Besonders schwere Vorwürfe betreffen die früheren Methoden im Heim Linz-Wegscheid: Dort soll es eine sogenannte „Korrektionszelle“ gegeben haben. Der vier mal vier Meter große Raum mit nur einer Oberlichte soll zur Isolationshaft für Jugendliche gedient haben: „Einer der Klienten berichtet, dass er in dieser Korrektionszelle ohne Kleidung eine Woche lang eingesperrt war“, schildert Winkler-Kirchberger. Außerdem soll es das Ritual des „In-der-Runde-Schlagens“ gegeben haben, bei dem sich Erzieher in einem Kreis aufstellten und auf einen Jugendlichen in ihrer Mitte eingetreten und -geboxt haben sollen.

Ein weiterer Betroffener sei auf dem ganzen Körper tätowiert: Geduldet von den Erziehern, sollen Rädelsführer unter den Heimbewohnern mit Tinte und einer Nadel regelmäßig Zeichen unter seine Haut geritzt haben.

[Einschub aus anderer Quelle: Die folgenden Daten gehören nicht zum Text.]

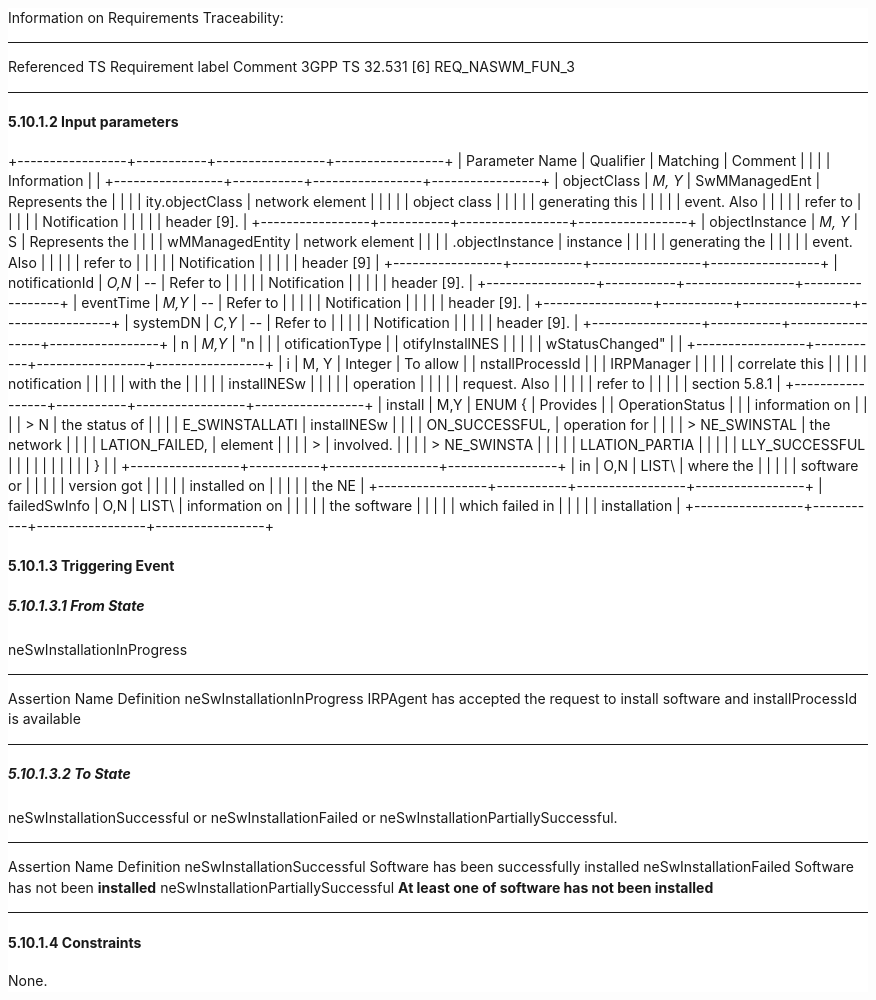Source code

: Information on Requirements Traceability:
* * *
Referenced TS Requirement label Comment 3GPP TS 32.531 [6] REQ_NASWM_FUN_3
* * *
#### 5.10.1.2 Input parameters
+-----------------+-----------+-----------------+-----------------+ | Parameter Name | Qualifier | Matching | Comment | | | | Information | | +-----------------+-----------+-----------------+-----------------+ | objectClass | _M, Y_ | SwMManagedEnt | Represents the | | | | ity.objectClass | network element | | | | | object class | | | | | generating this | | | | | event. Also | | | | | refer to | | | | | Notification | | | | | header [9]. | +-----------------+-----------+-----------------+-----------------+ | objectInstance | _M, Y_ | S | Represents the | | | | wMManagedEntity | network element | | | | .objectInstance | instance | | | | | generating the | | | | | event. Also | | | | | refer to | | | | | Notification | | | | | header [9] | +-----------------+-----------+-----------------+-----------------+ | notificationId | _O,N_ | -- | Refer to | | | | | Notification | | | | | header [9]. | +-----------------+-----------+-----------------+-----------------+ | eventTime | _M,Y_ | -- | Refer to | | | | | Notification | | | | | header [9]. | +-----------------+-----------+-----------------+-----------------+ | systemDN | _C,Y_ | -- | Refer to | | | | | Notification | | | | | header [9]. | +-----------------+-----------+-----------------+-----------------+ | n | _M,Y_ | "n | | | otificationType | | otifyInstallNES | | | | | wStatusChanged" | | +-----------------+-----------+-----------------+-----------------+ | i | M, Y | Integer | To allow | | nstallProcessId | | | IRPManager | | | | | correlate this | | | | | notification | | | | | with the | | | | | installNESw | | | | | operation | | | | | request. Also | | | | | refer to | | | | | section 5.8.1 | +-----------------+-----------+-----------------+-----------------+ | install | M,Y | ENUM { | Provides | | OperationStatus | | | information on | | | | > N | the status of | | | | E_SWINSTALLATI | installNESw | | | | ON_SUCCESSFUL, | operation for | | | | > NE_SWINSTAL | the network | | | | LATION_FAILED, | element | | | | > | involved. | | | | > NE_SWINSTA | | | | | LLATION_PARTIA | | | | | LLY_SUCCESSFUL | | | | | | | | | | } | | +-----------------+-----------+-----------------+-----------------+ | in | O,N | LIST\ | where the | | | | | software or | | | | | version got | | | | | installed on | | | | | the NE | +-----------------+-----------+-----------------+-----------------+ | failedSwInfo | O,N | LIST\ | information on | | | | | the software | | | | | which failed in | | | | | installation | +-----------------+-----------+-----------------+-----------------+
#### 5.10.1.3 Triggering Event
##### 5.10.1.3.1 From State
neSwInstallationInProgress
* * *
Assertion Name Definition neSwInstallationInProgress IRPAgent has accepted the
request to install software and installProcessId is available
* * *
##### 5.10.1.3.2 To State
neSwInstallationSuccessful or neSwInstallationFailed or
neSwInstallationPartiallySuccessful.
* * *
Assertion Name Definition neSwInstallationSuccessful Software has been
successfully installed neSwInstallationFailed Software has not been
**installed** neSwInstallationPartiallySuccessful **At least one of software
has not been installed**
* * *
#### 5.10.1.4 Constraints
None.
#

„Wir befinden uns noch in der Erstaufnahmephase. Bis Oktober werden die eingehenden Meldungen gesammelt, wir nehmen Kontakt mit den Institutionen auf und versuchen, die Verantwortlichen ausfindig zu machen“, sagt Winkler-Kirchberger. Danach soll es Vorschläge zur Entschädigung geben: von finanzieller Wiedergutmachung über Psychotherapie bis hin zu einer Entschuldigung. Die Rechtslage, vor allem das Problem von Verjährungsfristen, sei noch zu prüfen: „Allerdings gibt es auch eine moralische Verpflichtung der Institutionen ihren ehemaligen Bewohnern gegenüber“, sagt Winkler-Kirchberger.